Many of Natsutsubaki’s patrons are taken with the production process itself.
“One couple ordered some of Suda-san’s wares to commemorate their wedding. One set was for their own home, and the other two sets were presents for the bride’s parents and the groom’s parents. You see, Suda-san first made a large salad bowl, then uses the wood scooped out in the process to make several smaller bowls, all from a single block of wood. So the entire family would get to use a set of bowls carved from a single block of wood. That’s what the couple found alluring.”
Kitchen spatulas are typically angled for right-handed use, but that makes them inconvenient for lefties. And so the left-handed spatula was born.
“Food experts and stylists each have their own personal preferences,” Jiro explains. “How should the utensil be angled? How big should it be? Some prefer a lightweight spatula. They may want it with a long or short handle. They may want it with or without a hole. I listen to the person who is going to be using the item and ask myself how to make it just right for them. I make wares that will please people.”
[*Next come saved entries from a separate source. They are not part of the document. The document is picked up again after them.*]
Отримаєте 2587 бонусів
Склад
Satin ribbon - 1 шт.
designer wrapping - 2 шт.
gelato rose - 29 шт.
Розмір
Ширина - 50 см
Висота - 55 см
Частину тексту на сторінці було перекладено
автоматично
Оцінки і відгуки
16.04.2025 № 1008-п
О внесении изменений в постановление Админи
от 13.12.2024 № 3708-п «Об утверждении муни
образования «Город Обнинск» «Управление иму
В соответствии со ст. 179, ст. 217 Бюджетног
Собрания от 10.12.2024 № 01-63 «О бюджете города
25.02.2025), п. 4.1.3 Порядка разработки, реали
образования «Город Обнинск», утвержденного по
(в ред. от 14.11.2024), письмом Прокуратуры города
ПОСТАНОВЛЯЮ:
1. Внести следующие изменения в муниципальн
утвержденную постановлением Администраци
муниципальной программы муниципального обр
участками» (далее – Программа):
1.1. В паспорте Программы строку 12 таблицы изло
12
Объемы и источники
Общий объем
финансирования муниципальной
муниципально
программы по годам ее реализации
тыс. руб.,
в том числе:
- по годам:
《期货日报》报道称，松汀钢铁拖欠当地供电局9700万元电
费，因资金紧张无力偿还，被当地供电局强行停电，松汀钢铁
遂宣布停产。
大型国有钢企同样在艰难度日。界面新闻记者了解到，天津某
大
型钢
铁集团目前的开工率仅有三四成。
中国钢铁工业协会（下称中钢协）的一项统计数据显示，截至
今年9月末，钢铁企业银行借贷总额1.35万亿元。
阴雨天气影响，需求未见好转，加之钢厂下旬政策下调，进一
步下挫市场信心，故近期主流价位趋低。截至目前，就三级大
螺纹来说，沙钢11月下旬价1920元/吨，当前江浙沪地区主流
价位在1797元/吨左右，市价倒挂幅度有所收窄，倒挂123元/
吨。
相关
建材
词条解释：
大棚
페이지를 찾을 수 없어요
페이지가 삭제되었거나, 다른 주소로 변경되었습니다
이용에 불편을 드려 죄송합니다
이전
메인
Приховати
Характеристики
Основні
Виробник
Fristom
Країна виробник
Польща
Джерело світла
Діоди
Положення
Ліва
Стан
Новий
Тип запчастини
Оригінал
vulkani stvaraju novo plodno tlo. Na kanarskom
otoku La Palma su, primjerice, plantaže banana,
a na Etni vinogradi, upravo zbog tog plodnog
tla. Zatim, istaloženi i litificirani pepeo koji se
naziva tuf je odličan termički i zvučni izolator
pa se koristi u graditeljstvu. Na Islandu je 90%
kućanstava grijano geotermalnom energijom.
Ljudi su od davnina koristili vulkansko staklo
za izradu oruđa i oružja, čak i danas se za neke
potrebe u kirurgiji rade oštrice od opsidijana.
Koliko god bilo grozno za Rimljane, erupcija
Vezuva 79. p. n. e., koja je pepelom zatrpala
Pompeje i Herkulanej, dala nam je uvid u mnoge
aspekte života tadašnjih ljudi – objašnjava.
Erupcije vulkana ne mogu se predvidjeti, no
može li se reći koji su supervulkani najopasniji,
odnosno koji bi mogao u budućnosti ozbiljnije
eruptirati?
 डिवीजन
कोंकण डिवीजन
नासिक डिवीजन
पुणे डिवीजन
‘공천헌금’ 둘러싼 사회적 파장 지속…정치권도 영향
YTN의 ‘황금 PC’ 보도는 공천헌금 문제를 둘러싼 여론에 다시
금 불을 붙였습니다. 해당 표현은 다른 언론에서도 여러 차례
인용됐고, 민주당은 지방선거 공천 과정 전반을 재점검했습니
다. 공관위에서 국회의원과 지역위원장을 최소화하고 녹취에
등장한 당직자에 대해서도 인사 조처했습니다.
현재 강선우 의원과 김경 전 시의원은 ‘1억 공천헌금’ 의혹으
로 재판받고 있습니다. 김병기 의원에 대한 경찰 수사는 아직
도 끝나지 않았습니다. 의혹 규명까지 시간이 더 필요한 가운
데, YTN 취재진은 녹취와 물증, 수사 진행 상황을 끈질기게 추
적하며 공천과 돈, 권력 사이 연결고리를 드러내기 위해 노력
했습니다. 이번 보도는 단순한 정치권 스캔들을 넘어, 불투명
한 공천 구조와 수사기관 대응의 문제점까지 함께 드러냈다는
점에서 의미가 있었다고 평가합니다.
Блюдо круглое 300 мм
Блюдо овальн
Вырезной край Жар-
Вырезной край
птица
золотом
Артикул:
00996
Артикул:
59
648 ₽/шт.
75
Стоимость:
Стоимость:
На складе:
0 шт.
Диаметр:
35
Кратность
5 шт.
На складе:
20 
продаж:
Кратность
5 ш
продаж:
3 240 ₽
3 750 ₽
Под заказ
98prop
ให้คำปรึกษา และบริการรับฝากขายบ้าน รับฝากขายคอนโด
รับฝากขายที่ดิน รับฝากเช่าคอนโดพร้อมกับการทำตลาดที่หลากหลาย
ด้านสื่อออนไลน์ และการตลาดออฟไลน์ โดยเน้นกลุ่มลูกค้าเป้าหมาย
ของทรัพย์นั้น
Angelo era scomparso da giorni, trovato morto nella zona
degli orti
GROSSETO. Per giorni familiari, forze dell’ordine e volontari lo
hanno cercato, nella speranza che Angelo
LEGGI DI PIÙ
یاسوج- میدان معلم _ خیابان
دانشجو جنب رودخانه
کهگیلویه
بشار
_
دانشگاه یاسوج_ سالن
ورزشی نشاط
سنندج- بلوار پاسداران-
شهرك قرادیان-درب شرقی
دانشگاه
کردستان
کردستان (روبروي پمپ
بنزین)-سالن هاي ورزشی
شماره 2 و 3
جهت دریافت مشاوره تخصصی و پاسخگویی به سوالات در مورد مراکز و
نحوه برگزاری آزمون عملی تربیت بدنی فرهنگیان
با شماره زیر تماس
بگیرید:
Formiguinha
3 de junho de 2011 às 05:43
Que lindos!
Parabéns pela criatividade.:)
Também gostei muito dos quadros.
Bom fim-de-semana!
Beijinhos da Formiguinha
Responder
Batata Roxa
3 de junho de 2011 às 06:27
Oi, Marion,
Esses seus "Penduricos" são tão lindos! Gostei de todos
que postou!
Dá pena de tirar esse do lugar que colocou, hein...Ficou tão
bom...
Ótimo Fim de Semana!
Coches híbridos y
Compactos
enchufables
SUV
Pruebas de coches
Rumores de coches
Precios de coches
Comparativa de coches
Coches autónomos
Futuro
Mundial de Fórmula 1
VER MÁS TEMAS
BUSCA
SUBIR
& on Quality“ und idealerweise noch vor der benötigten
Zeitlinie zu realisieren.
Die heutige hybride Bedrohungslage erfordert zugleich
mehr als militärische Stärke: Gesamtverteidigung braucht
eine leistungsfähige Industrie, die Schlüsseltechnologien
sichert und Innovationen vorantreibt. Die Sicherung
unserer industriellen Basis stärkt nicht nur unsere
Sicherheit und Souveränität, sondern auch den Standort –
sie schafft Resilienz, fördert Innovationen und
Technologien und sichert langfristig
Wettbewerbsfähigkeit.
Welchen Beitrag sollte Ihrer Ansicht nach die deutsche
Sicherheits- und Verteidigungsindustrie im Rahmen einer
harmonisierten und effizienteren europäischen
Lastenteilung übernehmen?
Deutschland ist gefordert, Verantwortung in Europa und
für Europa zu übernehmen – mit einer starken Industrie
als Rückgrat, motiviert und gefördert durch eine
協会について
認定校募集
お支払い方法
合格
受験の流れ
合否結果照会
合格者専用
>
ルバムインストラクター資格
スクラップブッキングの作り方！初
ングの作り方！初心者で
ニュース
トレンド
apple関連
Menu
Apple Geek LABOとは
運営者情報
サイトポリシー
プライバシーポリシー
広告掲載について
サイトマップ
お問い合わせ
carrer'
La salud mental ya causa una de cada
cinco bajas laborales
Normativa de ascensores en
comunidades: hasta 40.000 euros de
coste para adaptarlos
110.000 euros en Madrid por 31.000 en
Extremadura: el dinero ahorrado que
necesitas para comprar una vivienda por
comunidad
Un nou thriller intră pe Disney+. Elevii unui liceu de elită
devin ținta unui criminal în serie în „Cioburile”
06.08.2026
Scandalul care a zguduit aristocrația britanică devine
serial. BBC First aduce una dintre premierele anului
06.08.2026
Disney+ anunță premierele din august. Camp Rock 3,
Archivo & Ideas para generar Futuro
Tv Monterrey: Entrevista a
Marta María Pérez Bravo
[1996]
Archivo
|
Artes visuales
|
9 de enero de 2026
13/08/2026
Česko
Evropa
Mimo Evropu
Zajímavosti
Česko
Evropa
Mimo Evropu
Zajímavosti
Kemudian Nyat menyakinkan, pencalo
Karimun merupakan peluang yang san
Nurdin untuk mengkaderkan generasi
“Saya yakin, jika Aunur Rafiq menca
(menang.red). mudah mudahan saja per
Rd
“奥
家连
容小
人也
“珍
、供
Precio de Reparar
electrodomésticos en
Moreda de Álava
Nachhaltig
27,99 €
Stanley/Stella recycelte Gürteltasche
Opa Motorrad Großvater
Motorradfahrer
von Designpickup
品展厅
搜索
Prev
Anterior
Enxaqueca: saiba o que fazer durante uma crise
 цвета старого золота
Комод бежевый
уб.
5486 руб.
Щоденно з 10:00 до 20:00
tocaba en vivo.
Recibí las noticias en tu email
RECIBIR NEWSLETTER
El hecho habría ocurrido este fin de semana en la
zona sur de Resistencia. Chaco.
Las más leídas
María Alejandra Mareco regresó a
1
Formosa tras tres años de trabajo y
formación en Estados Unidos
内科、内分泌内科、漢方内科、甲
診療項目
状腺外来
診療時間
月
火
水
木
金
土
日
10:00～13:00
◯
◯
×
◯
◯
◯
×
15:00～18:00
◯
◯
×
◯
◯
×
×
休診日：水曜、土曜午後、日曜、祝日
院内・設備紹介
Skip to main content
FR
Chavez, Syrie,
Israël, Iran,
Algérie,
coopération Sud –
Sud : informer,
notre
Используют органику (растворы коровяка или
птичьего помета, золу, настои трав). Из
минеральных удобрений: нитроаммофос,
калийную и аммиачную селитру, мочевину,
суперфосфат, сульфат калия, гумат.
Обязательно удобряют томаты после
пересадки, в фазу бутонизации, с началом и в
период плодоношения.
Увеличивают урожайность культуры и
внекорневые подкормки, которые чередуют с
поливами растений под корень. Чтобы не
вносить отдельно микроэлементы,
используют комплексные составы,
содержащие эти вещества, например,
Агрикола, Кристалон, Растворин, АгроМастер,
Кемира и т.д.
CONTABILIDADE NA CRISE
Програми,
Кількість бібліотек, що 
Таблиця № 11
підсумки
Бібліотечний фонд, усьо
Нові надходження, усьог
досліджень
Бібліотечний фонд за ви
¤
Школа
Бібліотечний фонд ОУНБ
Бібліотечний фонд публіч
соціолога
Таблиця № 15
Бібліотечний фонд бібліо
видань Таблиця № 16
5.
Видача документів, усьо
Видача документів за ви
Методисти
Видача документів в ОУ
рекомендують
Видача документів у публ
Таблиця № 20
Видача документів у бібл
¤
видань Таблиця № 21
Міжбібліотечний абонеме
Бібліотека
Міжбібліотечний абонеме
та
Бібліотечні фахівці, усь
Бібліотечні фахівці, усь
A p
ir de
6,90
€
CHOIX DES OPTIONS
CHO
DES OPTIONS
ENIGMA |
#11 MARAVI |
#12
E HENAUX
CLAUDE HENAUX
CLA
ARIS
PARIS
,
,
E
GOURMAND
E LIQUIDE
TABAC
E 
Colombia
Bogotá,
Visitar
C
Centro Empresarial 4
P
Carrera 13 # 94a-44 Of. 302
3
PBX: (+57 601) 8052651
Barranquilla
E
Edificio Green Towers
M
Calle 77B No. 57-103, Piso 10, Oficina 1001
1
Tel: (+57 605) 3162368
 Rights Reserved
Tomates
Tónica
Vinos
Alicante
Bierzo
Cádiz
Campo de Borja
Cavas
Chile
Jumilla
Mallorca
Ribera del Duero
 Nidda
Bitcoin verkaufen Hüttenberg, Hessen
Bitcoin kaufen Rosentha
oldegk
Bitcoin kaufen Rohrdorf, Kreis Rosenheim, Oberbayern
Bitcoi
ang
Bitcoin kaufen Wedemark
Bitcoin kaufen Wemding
Jiro hopes to see young people take an interest in Japan’s trees and forests.
“I share my techniques with anyone who’s interested, and I now have people studying under me. But working with unseasoned wood isn’t easy. There are hardly any young people who know how to use a chainsaw and get by in the forest. Few are willing to keep it up because of all the challenges involved. It’s a tough situation.”
Despite these misgivings, Jiro continues carving in wood out of a desire to raise awareness of the state of Japan’s forests. His creations blend perfectly into any table setting and give it warmth.
Natsutsubaki
A gallery in a remodeled traditional home located in a residential neighborhood in the Kamimachi district of Tokyo’s Setagaya Ward. On stepping through the gate, you’re greeted by a beautiful garden, an elegant building, and, inside, housewares and utensils carefully curated by proprietor Eto Aya.